Small Biz Bites Blog: The Age of the Contractor

Publication: The New York Times
January 15, 2008

This is the age of outsourcing. Companies outsource website design, homeowners outsource patching the roof, and throughout the economy independent contractors wrestle with issues of branding, warding off bigger competition, and trying to grow good ideas into big businesses.Suddenly, contingent, on demand, flexible workforces – contract labor that is available to solve urgent issues – is what cost-conscious organizations crave. One irony: many contracting jobs now are among the best because, simply put, cleaning up a flooded basement cannot be subcontracted to Bangalore, India. That said, however, significant profits continue to be made by cleverly riding the offshoring wave, where work shifts to lower-wage labor markets and companies unafraid of distance cut costs, sometimes with no lessening of work quality.

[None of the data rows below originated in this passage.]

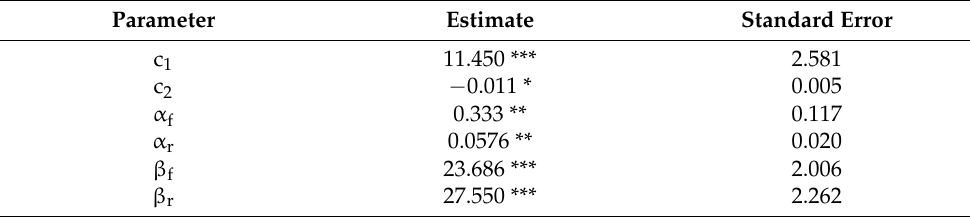
Table 1. Ecosystem Production (EP) model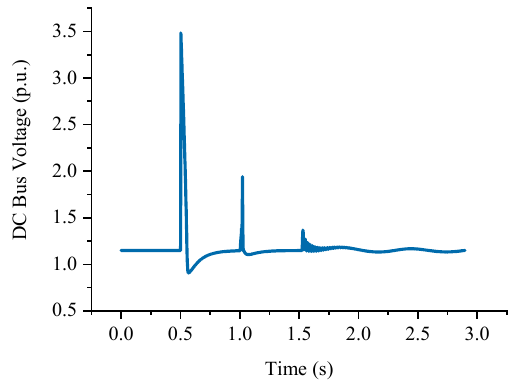
Figure 8. DC bus voltage curve under PI control.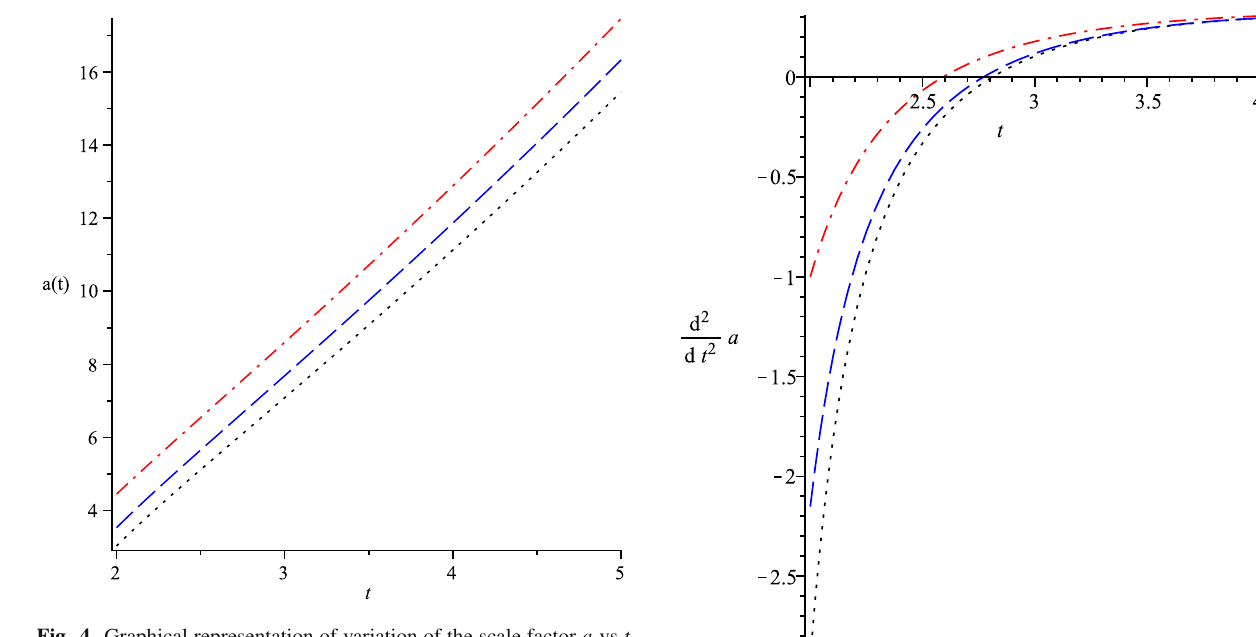
Fig. 4 Graphical representation of variation of the scale factor a vs t for γ = 0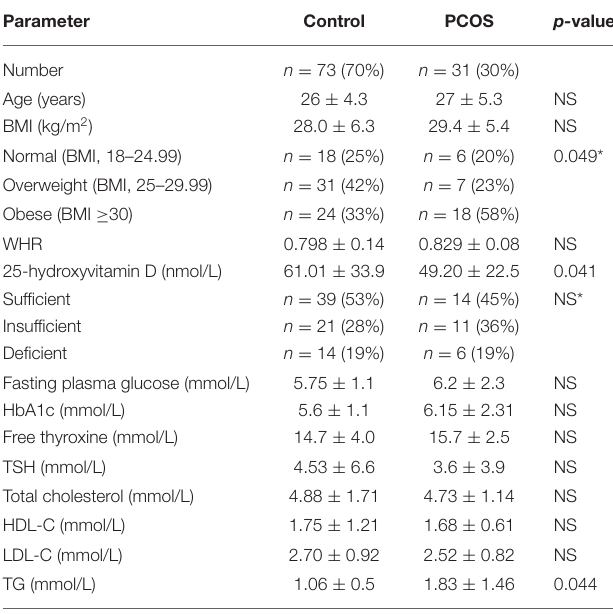
TABLE 1 | Clinical and biochemical features of women with PCOS and controls.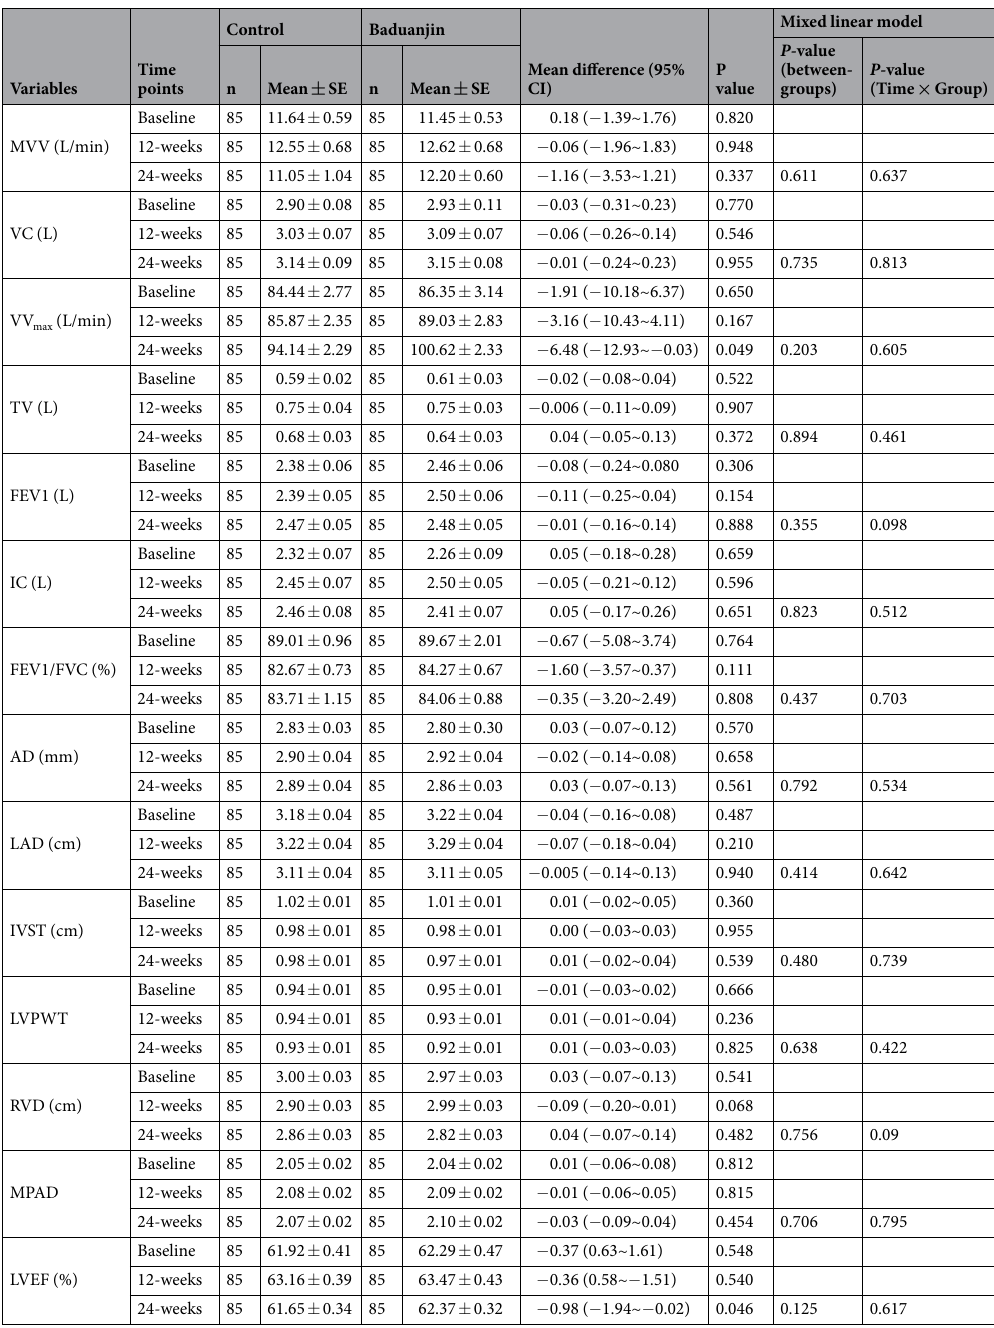
Table 4. Mean cardiopulmonary function outcomes at all time points (Mean ± SE). Abbreviations: MVV: Minute ventilation volume; VC: Vital capacity; VV max : Maximal voluntary ventilation; TV: Tidal volume; FEV1: Forced expiratory volume in one second; IC: Inspiratory capacity; FVC: Forced vital capacity; AD: Aortic diameters; LAD: left atrial diameter; IVST: Interventricular septal thickness; LVPWT: left ventricular posterior wall thickness; RVD: right ventricular diameter; MPAD: main pulmonary artery diameter; LVEF: Left ventricular ejection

The reality is that in today’s economy, just what and who is involved in contracting is fast morphing but the good news for entrepreneurs is that there are potentially big profits to be had by thinking far ahead.

Cases in point:

Again and Again

Is a 60 year-old chemist washed up? Day in, day out, Indianapolis-based proves the absurdity of that. On one hand, YourEncore CEO Brad Lawson has lined up a blue-chip roster of client companies – Procter & Gamble, Eli Lilly, and Boeing among them – and on the other hand he has located close to 4000 retired technical professionals (chemists, engineers, computer scientists) and the building block idea is that these retirees do not want fulltime employment, but would they be turned on with the chance to join a high-energy team helping a major company solve a key problem? You bet they would be, and since October, 2003, YourEncore – founded with prompting by P & G and Eli Lilly, says Lawson – has taken on hundreds of assignments, often on short notice. For instance, when Hurricane Katrina knocked out a major coffee plant and nobody had a template for getting back into production, YourEncore pulled together a team that – inside 48 hours – was on the ground in Louisiana. “We had six, sometimes eight people who worked three months down there,” says Lawson.

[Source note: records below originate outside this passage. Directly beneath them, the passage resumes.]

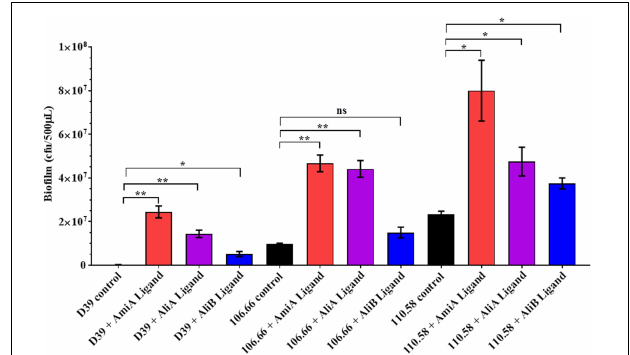
FIGURE 5 | Effect of peptides on biofilm formation. Quantitative analysis of in vitro biofilm formation of strains D39, 106.66, and 110.58 on Detroit 562 nasopharyngeal epithelial cells in the absence and presence of peptide ligands (0.5 mg/mL) in CDM after 16 h of static incubation. Results are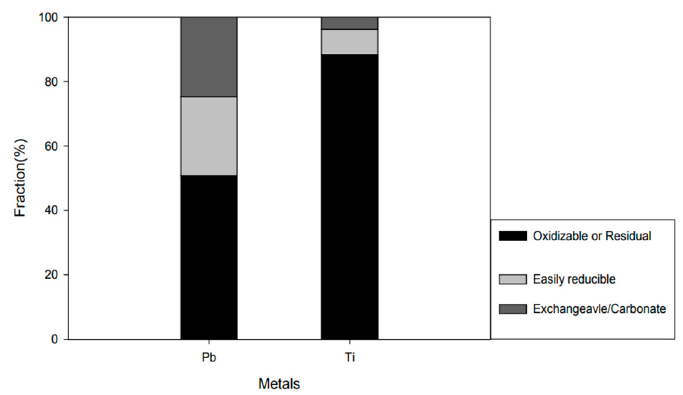
Figure 2. Heavy metal concentration in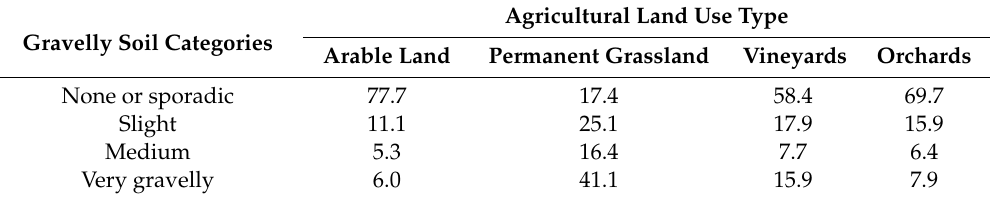
Table 8. Share of soil depth categories (%) in agricultural land use types in Slovakia. Soil Depth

YourEncore’s sweet spot is retirees who are in their late fifties into their late sixties – “but we have some who are well into their eighties,” interjects Lawson – and the attraction goes beyond the money they are paid. For many, it’s about doing important, interesting work but doing it on their own terms (perhaps four hour days, or maybe it is working three days a week). “At any given time we have around 300 individuals working on assignments,” says Lawson, who says that the companies that use YourEncore are particularly drawn to the depth of longitudinal knowledge of these retirees. They not only know what is new in, say, polymer chemistry but they remember when this was a newer field and, sometimes, that in-depth insight is exactly what is needed to solve a knotty problem that, so far, has stymied the regular work force. “Our people want to contribute at a high level and that is exactly what the assignments we take on let them do,” says Lawson.